The more we learn about strandings, the more it's clear that they are far from the most common way for whales to die. They are simply the thing that land animals like us are most likely to see. Given that whales spend much of their time far out to sea, that's where we ought to look for their graveyards.

Scientists had speculated for almost 200 years about what might happen to a whale that died in deep waters. Then in 1977, a US Navy vessel discovered the first such carcass by accident.

Ten years later, a group of marine biologists came across another one, again by chance. It was over 1km down in the Santa Catalina Basin off the coast of California. Since then, scientists have used submersibles and remotely operated vehicles to study these "whale falls". They found that the dead whales are home to bizarre communities of animals.

Whale carcasses fall to the bottom of the deep sea, where they are first scavenged by large predators like sleeper sharks and hagfish. Then a host of other animals move in. A single whale carcass can support a whole community of small invertebrates, such as crabs and worms that feed on the oil-rich bones and tissues. "They become nutrient-rich islands on an otherwise barren ocean floor desert," says Pyenson.

Researchers have now monitored whale carcasses for years to see how they change. Lonny Lundsten of the Monterey Bay Aquarium Research Institute in Moss Landing, California and his colleagues sank five carcasses and tracked them. They found that the species living on them became more diverse over the years, eventually including bone-eating worms, deep-sea crabs and multi-coloured pom-pom anemones (pictured below).

The carcasses are mostly gone after about 10 years. But in some circumstances they could stay on the ocean floor for 50 or even 100 years. That could happen in deep basins with little oxygen, where the scavengers' metabolisms would be slower. The size of the whale, says Lundsten, also determines its longevity. Larger whales have bigger, denser bones which take longer to degrade and provide nutrients for much longer time periods. 

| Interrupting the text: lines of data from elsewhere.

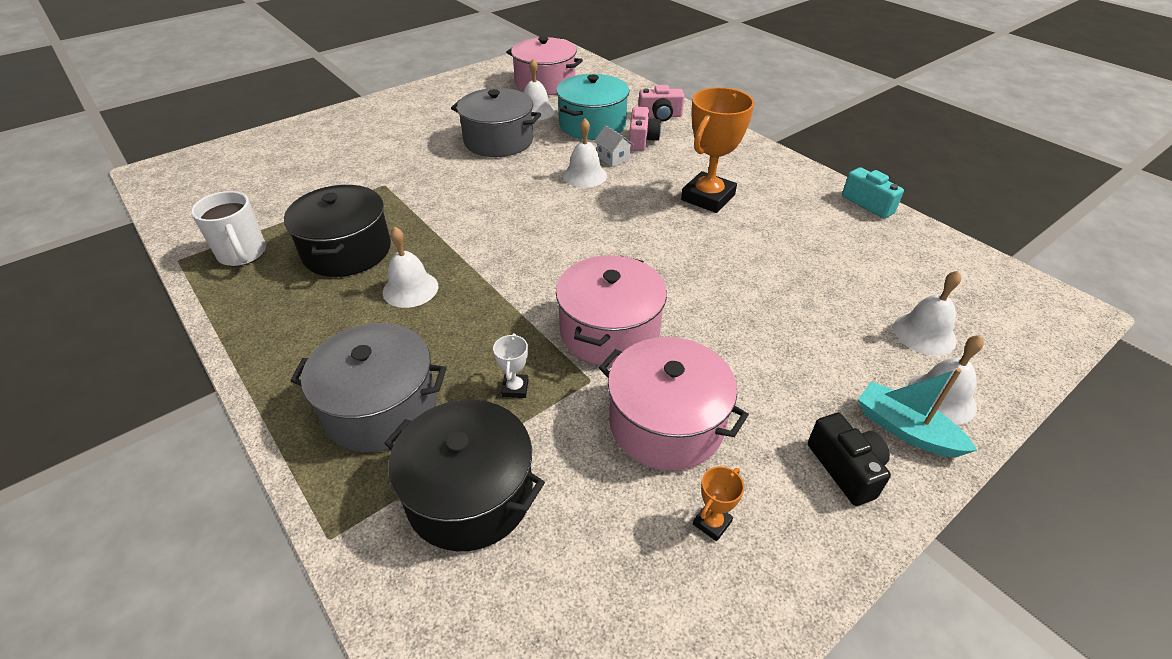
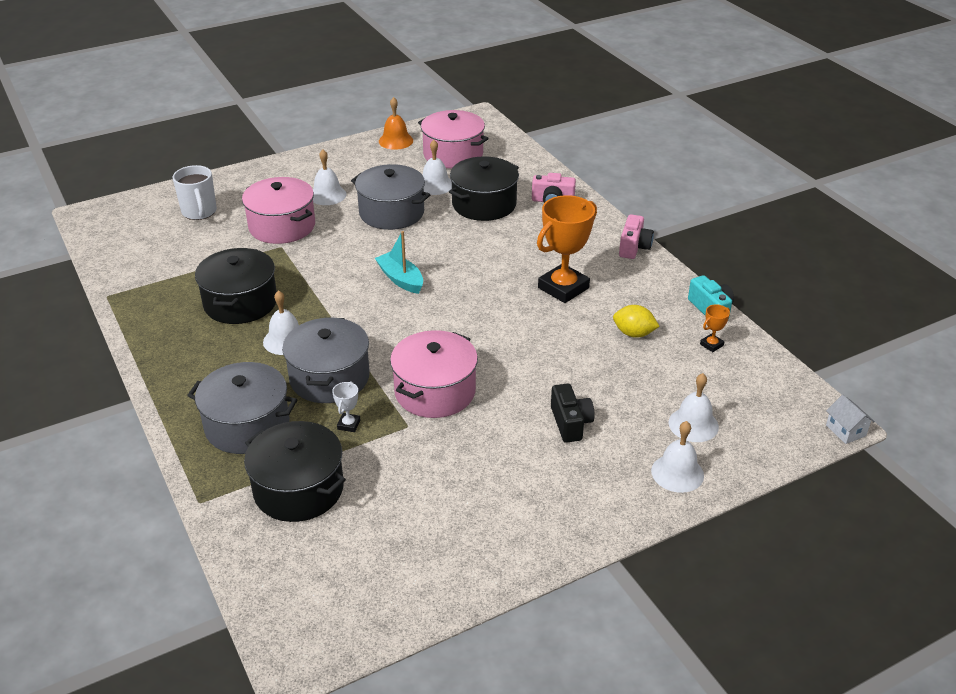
camera: 10 degrees right, 5 degrees down
(243, 254) = (157, 297): white mug -> white mug (199, 212)
(475, 329) = (329, 377): none -> grey pot
(483, 76) = (395, 141): none -> orange bell
(584, 175) = (459, 255): white bell -> white bell (327, 195)
(592, 125) = (484, 204): turquoise pot -> black pot
(613, 158) = (491, 241): white house -> white house (845, 430)
(642, 140) = (525, 225): pink camera -> pink camera (634, 247)
(666, 423) = (454, 463): pink pot -> pink pot (282, 226)
(712, 523) = (461, 529): orange trophy -> orange trophy (711, 345)
(804, 237) = (633, 334): none -> yellow lemon
(846, 468) = (575, 509): black camera -> black camera (570, 423)
(905, 429) = (636, 490): turquoise boat -> turquoise boat (400, 279)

There may be an awful lot of these whale falls out there. "Given the number of whales alive and how long they live, there would have to be hundreds or thousands that die each year," says Friedlaender. "But how many turn into whale falls I just don't know."

There may be hundreds of thousands of such carcasses on the sea floor

So far, every whale fall discovered has been a one-off death of a lone whale. No one has ever found an entire pod's worth of whale falls. But it may only be a matter of time until we do find such a mass deep-sea graveyard.

When whales migrate they tend to follow the same routes quite strictly from year to year, says Friedlaender. So it would not be surprising to find many whale falls dotted along these pathways, or even swept into the same narrow patch of sea bed by deep-sea currents.

We might also expect to find mass graveyards in areas where commercial whalers were particularly active, such as South Georgia in the Southern Ocean. In those deep, chilly waters, there may be hundreds of thousands of such carcasses on the sea floor close to each other.

Coastlines like Farewell Spit can sometimes become graveyards for large groups of whales. But the truly large-scale cemeteries are probably deep in the ocean, waiting to be found.